=== Source extract ===
Required Minimum Distributions (RMDs) – Time is Running Out

86528026Key Takeaways

  • What are RMDs?
  • Do they apply to you?
  • How to calculate them. 

If you or a spouse has a 401(k) or an IRA, and turned 70 1/2 in 2014 or earlier, don’t forget about your big deadline looming on December 31. And I’m not talking about New Year’s Eve plans. December 31 is the date by which you must take your annual Required Minimum Distribution (RMD), or face significant penalties. We’re always surprised by how many people forget (or fail) to take these distributions.

What are required minimum distributions (RMDs)?

Your RMDs, are amounts that the federal government requires you to withdraw annually from traditional IRAs, 401(k)s and other employer-sponsored retirement plans after you reach age 70½ (or, in some cases, after you retire). You can always withdraw more than the required minimum amount from your IRA or other retirement plan in any year–but, if you withdraw less than the required minimum, you will be subject to a stiff federal penalty. More on that in a minute.

The RMD rules are designed to spread out the distribution of your entire interest in an IRA or plan account over your lifetime. The purpose of the RMD rules is to ensure that people don’t just accumulate retirement accounts, defer taxation, and leave these retirement funds as an inheritance. Instead, RMDs generally have the effect of producing taxable income during your lifetime—something the government likes.
===
Parts of the exercise ▸
- a) List every bullet point that appears under the Key Takeaways heading in the RMD article.
- b) In the RMD article, retype the passage starting with "86528026Key Takeaways" and going on through "minimum distributions (RMDs)?".
=== Source material ===
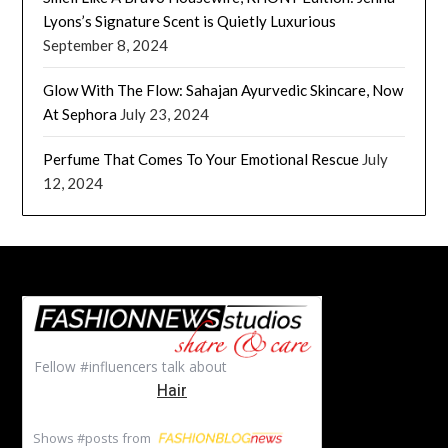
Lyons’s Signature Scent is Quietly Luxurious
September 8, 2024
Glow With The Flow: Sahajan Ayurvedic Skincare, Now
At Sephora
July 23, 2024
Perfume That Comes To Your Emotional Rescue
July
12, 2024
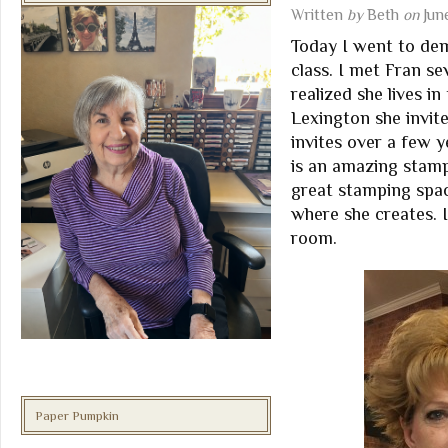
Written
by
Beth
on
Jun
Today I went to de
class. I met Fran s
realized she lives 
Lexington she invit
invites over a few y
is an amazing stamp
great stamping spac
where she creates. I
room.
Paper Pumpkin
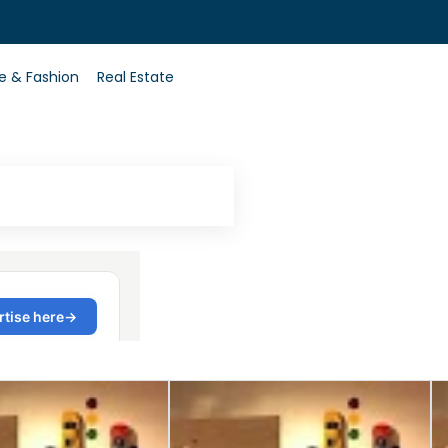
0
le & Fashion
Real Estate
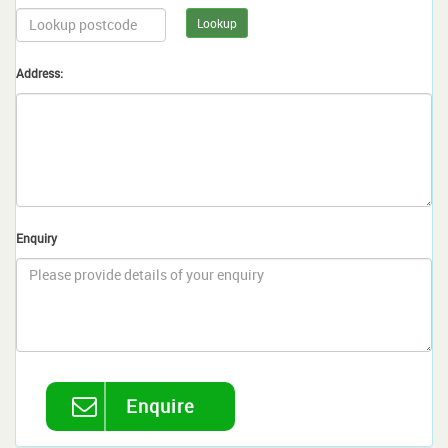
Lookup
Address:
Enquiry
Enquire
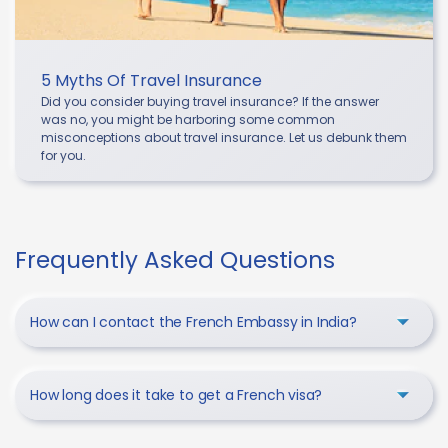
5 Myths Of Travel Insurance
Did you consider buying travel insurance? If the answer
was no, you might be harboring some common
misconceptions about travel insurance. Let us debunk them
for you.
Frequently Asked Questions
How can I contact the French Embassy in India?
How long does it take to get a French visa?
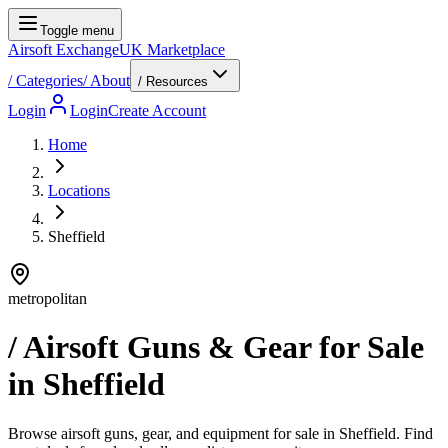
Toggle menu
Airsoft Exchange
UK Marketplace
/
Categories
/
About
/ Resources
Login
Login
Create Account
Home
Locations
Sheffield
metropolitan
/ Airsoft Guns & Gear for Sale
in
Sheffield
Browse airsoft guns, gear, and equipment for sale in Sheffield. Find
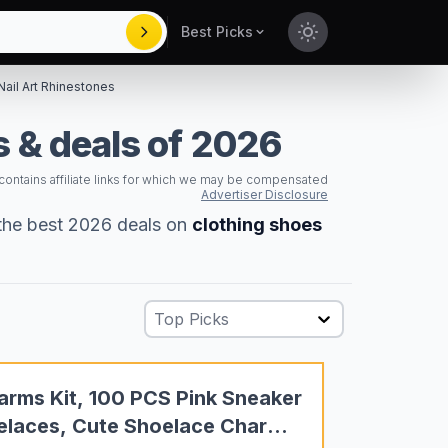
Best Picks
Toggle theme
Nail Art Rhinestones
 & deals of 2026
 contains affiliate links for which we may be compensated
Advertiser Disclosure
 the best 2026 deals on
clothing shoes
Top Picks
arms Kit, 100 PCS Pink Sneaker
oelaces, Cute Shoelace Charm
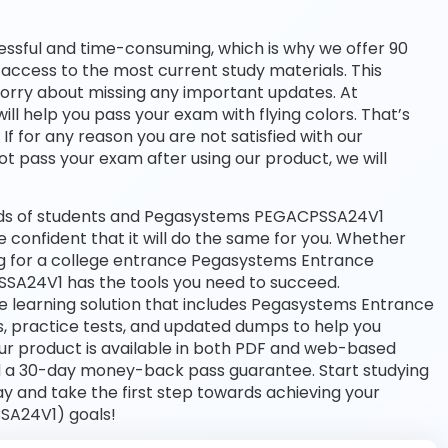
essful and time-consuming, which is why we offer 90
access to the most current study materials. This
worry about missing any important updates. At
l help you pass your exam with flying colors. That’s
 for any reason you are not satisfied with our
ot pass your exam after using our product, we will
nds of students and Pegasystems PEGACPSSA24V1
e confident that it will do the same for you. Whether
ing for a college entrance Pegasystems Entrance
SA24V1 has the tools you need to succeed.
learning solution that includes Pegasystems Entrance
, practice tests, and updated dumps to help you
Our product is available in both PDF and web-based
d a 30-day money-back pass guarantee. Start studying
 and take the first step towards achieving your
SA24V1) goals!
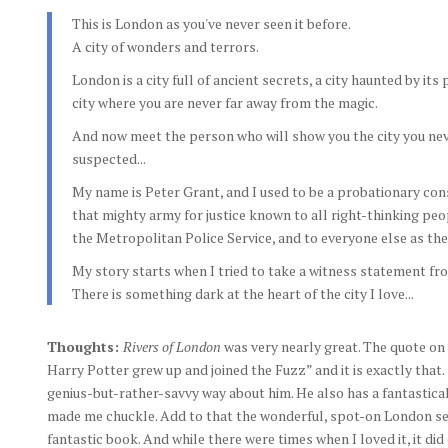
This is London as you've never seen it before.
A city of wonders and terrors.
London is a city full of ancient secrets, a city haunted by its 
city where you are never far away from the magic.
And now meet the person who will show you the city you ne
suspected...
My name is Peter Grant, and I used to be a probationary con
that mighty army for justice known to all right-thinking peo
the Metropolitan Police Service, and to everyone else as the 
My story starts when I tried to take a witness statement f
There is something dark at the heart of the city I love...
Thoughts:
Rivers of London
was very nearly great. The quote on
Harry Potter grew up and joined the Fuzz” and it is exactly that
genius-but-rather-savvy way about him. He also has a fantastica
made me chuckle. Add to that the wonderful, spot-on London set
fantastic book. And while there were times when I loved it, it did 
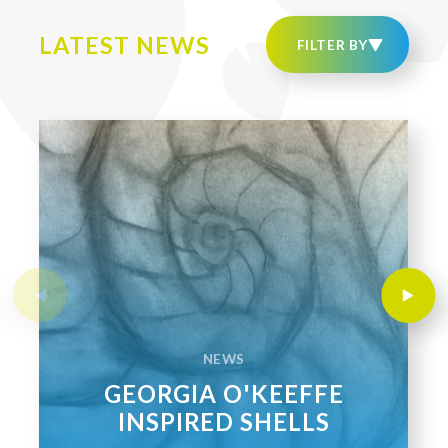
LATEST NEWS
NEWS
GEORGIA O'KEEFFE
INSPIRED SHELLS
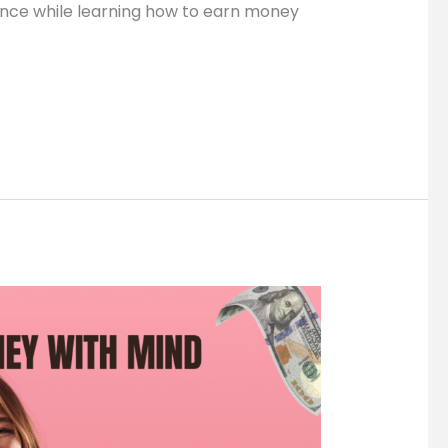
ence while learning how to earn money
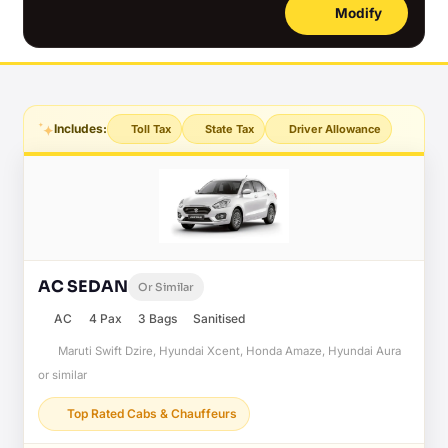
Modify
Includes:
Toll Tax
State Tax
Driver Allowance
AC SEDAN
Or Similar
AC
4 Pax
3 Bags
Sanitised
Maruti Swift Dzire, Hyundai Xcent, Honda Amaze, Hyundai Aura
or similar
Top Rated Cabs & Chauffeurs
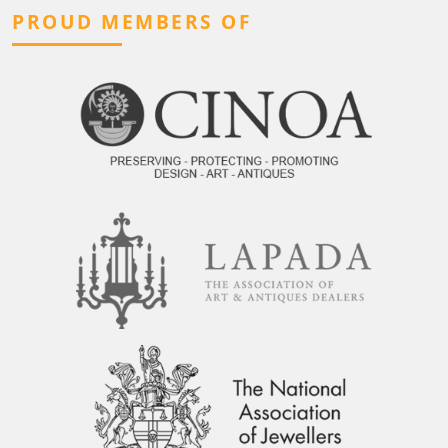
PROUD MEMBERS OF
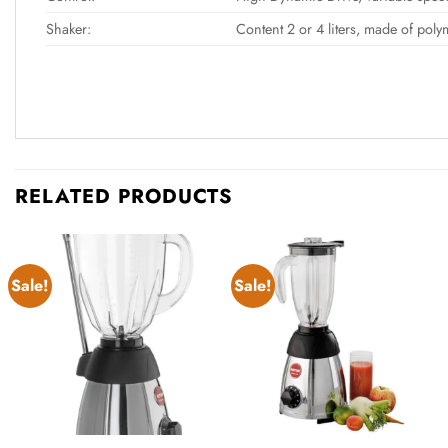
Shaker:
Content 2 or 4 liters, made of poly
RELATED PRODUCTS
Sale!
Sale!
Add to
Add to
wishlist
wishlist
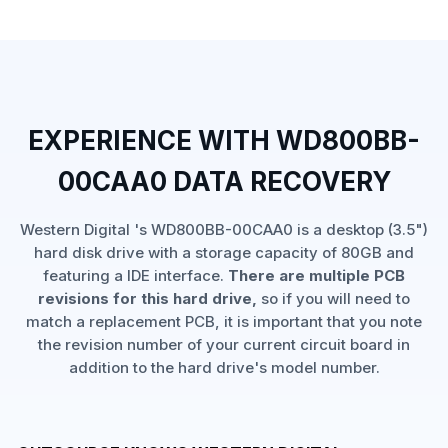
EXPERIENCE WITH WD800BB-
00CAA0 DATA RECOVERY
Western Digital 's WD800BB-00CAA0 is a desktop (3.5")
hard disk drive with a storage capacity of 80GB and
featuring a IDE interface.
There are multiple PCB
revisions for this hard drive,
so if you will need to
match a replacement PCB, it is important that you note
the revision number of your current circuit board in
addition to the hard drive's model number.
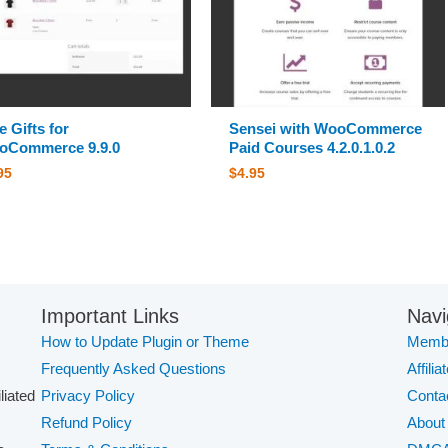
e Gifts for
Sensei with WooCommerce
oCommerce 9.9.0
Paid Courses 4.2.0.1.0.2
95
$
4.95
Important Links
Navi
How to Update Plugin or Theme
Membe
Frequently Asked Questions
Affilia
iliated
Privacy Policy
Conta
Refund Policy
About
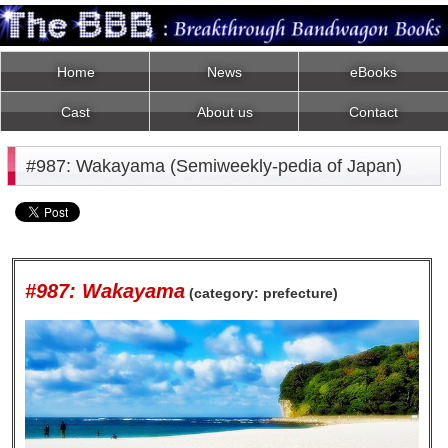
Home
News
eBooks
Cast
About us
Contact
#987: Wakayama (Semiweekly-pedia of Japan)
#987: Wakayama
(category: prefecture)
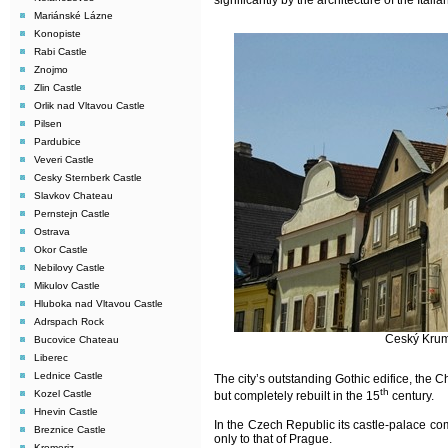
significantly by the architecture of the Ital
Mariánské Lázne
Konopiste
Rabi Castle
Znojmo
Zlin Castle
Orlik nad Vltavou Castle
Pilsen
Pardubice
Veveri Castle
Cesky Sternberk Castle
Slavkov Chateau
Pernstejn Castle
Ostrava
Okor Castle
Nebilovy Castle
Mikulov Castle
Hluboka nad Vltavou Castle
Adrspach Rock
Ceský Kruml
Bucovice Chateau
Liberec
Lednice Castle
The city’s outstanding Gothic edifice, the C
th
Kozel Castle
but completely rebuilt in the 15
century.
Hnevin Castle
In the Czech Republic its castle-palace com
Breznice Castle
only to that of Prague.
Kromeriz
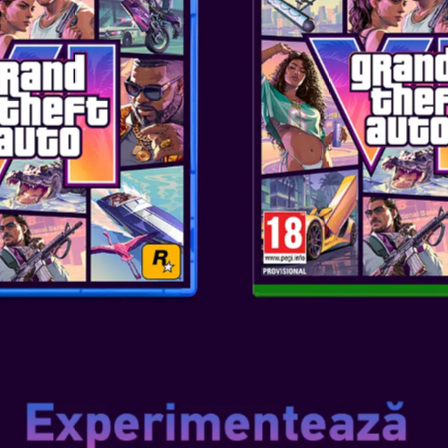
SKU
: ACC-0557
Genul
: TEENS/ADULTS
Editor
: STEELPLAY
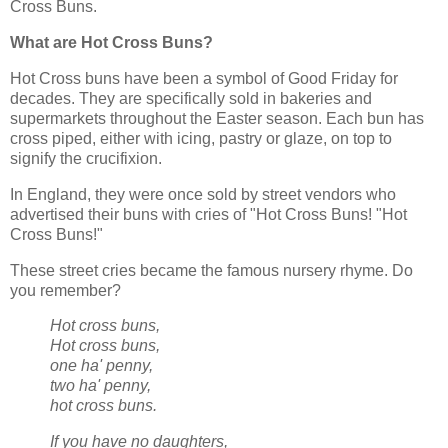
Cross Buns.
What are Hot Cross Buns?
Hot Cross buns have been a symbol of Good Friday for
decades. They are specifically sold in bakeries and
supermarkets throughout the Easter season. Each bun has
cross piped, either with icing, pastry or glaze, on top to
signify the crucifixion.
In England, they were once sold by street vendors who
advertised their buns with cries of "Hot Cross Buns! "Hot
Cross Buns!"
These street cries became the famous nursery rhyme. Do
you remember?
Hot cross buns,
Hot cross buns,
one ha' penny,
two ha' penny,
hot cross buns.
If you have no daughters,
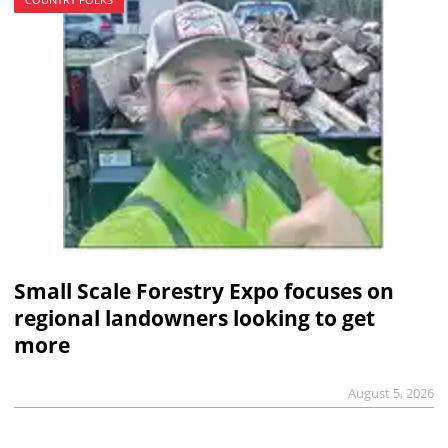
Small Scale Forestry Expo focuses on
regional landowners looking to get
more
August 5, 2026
===
Responses by item number ▸
- a)
- What are RMDs?
- Do they apply to you?
- How to calculate them.

- b)
86528026Key Takeaways

  • What are RMDs?
  • Do they apply to you?
  • How to calculate them. 

If you or a spouse has a 401(k) or an IRA, and turned 70 1/2 in 2014 or earlier, don’t forget about your big deadline looming on December 31. And I’m not talking about New Year’s Eve plans. December 31 is the date by which you must take your annual Required Minimum Distribution (RMD), or face significant penalties. We’re always surprised by how many people forget (or fail) to take these distributions.

What are required minimum distributions (RMDs)?